Barber Declares Victory in Congressional District 2

Congressman Ron Barber: We have many important decisions to make, and in order to make those decisions and do whats right, we have to find compromise and we have to find bipartisanship.
  • Jim Nintzel
  • Congressman Ron Barber: "We have many important decisions to make, and in order to make those decisions and do what's right, we have to find compromise and we have to find bipartisanship."

In a room packed with roughly 200 supporters, Congressman Ron Barber declared victory on Saturday afternoon.

"It's been a long wait, but here we are," Barber told the crowd just after 3 p.m. "I want to thank you all for coming out and helping us celebrate today."

An hour earlier across town, Republican challenger Martha McSally had conceded the race to Barber.

Republican Martha McSally compared the lengthy vote count to running the Iron Man triathlon and coming up on the finish line, only to find out you had to run another 10K.
  • Jim Nintzel
  • Republican Martha McSally compared the lengthy vote count to running the Iron Man triathlon "and coming up on the finish line, only to find out you had to run another 10K."
With a small group of supporters standing off to the side, McSally told reporters that in-between singing "The Star-Spangled Banner" at a few El Tour de Tucson events, she had called Barber "to congratulate him on representing the people of Southern Arizona."

The twin speeches brought an end to a race that had run into overtime as officials in both Cochise and Pima county tabulated ballots. Although Barber had taken an early lead when the first ballots were counted on Election Day, McSally had roared in from behind and led the race by more than a thousand votes on the day after the election.

Over the next few days, the vote count moved back and forth, with Barber gaining ground as Pima County completed a batch of ballots and McSally retaking the lead when Cochise County tabulated its ballots. On Friday, Nov. 9, McSally's lead was a mere 36 votes.

Barber took the lead on Saturday, Nov. 10, and hung onto it from that point forward. When Cochise County finished counting its ballots on Thursday, Nov. 15, Barber had a lead of 709 votes. When Pima County finished its first major count of provisional ballots on Friday, Nov. 16, his lead climbed to 1,402 ballots.

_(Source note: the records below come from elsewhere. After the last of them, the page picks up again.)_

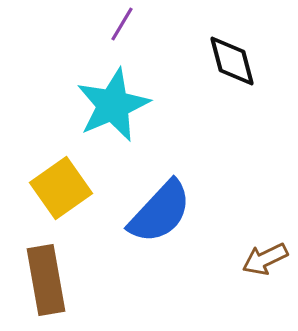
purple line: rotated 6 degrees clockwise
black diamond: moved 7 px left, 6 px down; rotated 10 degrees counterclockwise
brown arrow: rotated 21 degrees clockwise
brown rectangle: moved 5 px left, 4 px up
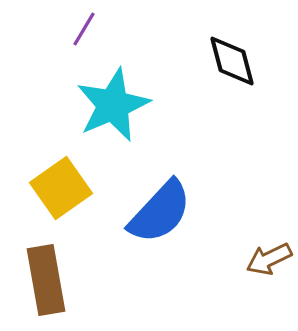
purple line: moved 38 px left, 5 px down
brown arrow: moved 4 px right
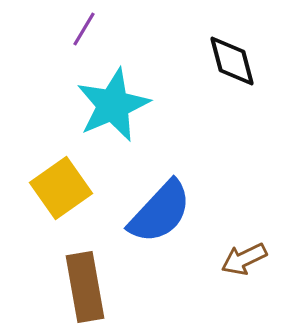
brown arrow: moved 25 px left
brown rectangle: moved 39 px right, 7 px down
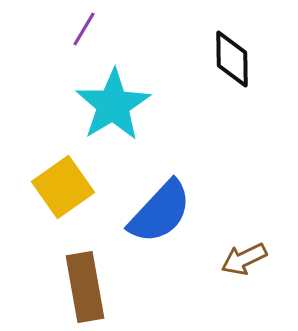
black diamond: moved 2 px up; rotated 14 degrees clockwise
cyan star: rotated 8 degrees counterclockwise
yellow square: moved 2 px right, 1 px up
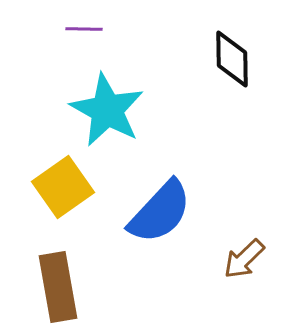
purple line: rotated 60 degrees clockwise
cyan star: moved 6 px left, 5 px down; rotated 12 degrees counterclockwise
brown arrow: rotated 18 degrees counterclockwise
brown rectangle: moved 27 px left
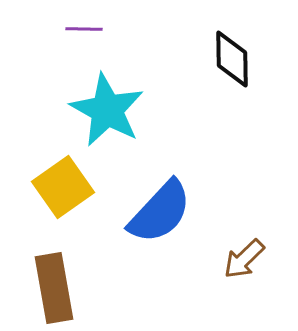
brown rectangle: moved 4 px left, 1 px down
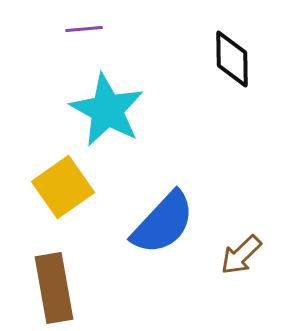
purple line: rotated 6 degrees counterclockwise
blue semicircle: moved 3 px right, 11 px down
brown arrow: moved 3 px left, 4 px up
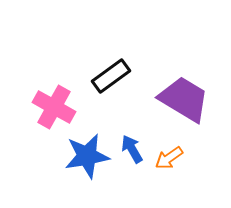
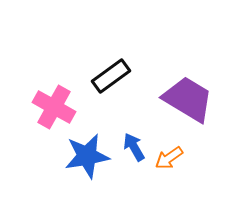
purple trapezoid: moved 4 px right
blue arrow: moved 2 px right, 2 px up
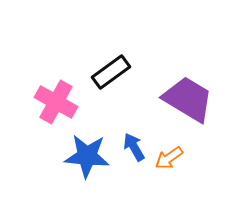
black rectangle: moved 4 px up
pink cross: moved 2 px right, 5 px up
blue star: rotated 15 degrees clockwise
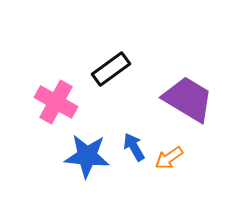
black rectangle: moved 3 px up
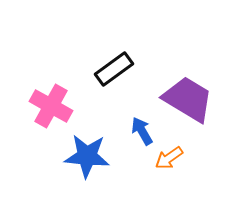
black rectangle: moved 3 px right
pink cross: moved 5 px left, 4 px down
blue arrow: moved 8 px right, 16 px up
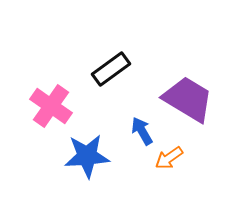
black rectangle: moved 3 px left
pink cross: rotated 6 degrees clockwise
blue star: rotated 9 degrees counterclockwise
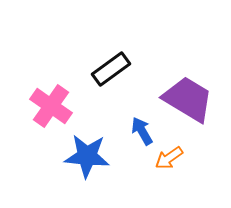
blue star: rotated 9 degrees clockwise
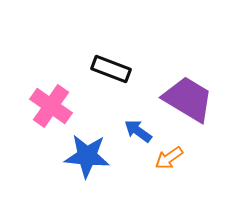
black rectangle: rotated 57 degrees clockwise
blue arrow: moved 4 px left; rotated 24 degrees counterclockwise
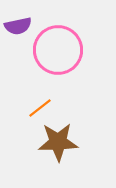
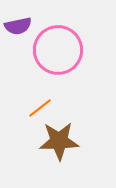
brown star: moved 1 px right, 1 px up
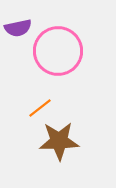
purple semicircle: moved 2 px down
pink circle: moved 1 px down
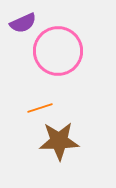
purple semicircle: moved 5 px right, 5 px up; rotated 12 degrees counterclockwise
orange line: rotated 20 degrees clockwise
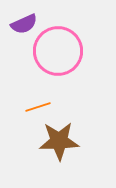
purple semicircle: moved 1 px right, 1 px down
orange line: moved 2 px left, 1 px up
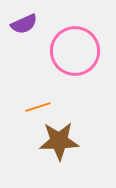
pink circle: moved 17 px right
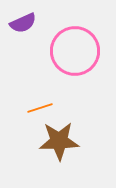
purple semicircle: moved 1 px left, 1 px up
orange line: moved 2 px right, 1 px down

Although Pima County still has 14,000 provisional ballots to count, McSally saw the trend was moving in Barber's direction.

"We came so close," said McSally, a former Air Force combat pilot who had been stationed at Davis-Monthan between deployments.

McSally said the tight finish "reminds me of running the Iron Man triathlon … and coming up on the finish line, only to find out you had to run another 10K. It's horrible feeling, but I'll tell you: Our team and everybody who's been supporting us through the last 11 days has been extraordinary."